Task objective — Print out the full material below, exact in every line, with no images included.

Provided entries —
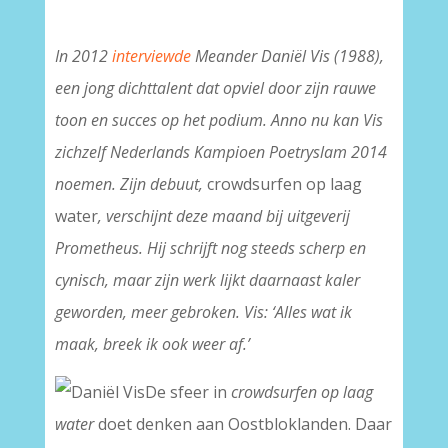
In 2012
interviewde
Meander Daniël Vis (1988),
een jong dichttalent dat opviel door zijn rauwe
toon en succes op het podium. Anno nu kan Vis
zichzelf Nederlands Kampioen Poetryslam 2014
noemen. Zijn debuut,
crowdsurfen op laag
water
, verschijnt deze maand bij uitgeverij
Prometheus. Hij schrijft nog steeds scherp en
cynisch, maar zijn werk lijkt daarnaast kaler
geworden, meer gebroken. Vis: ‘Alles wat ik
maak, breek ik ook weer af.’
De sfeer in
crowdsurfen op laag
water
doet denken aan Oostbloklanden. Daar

The completed task —
In 2012
interviewde
Meander Daniël Vis (1988),
een jong dichttalent dat opviel door zijn rauwe
toon en succes op het podium. Anno nu kan Vis
zichzelf Nederlands Kampioen Poetryslam 2014
noemen. Zijn debuut,
crowdsurfen op laag
water
, verschijnt deze maand bij uitgeverij
Prometheus. Hij schrijft nog steeds scherp en
cynisch, maar zijn werk lijkt daarnaast kaler
geworden, meer gebroken. Vis: ‘Alles wat ik
maak, breek ik ook weer af.’
De sfeer in
crowdsurfen op laag
water
doet denken aan Oostbloklanden. Daar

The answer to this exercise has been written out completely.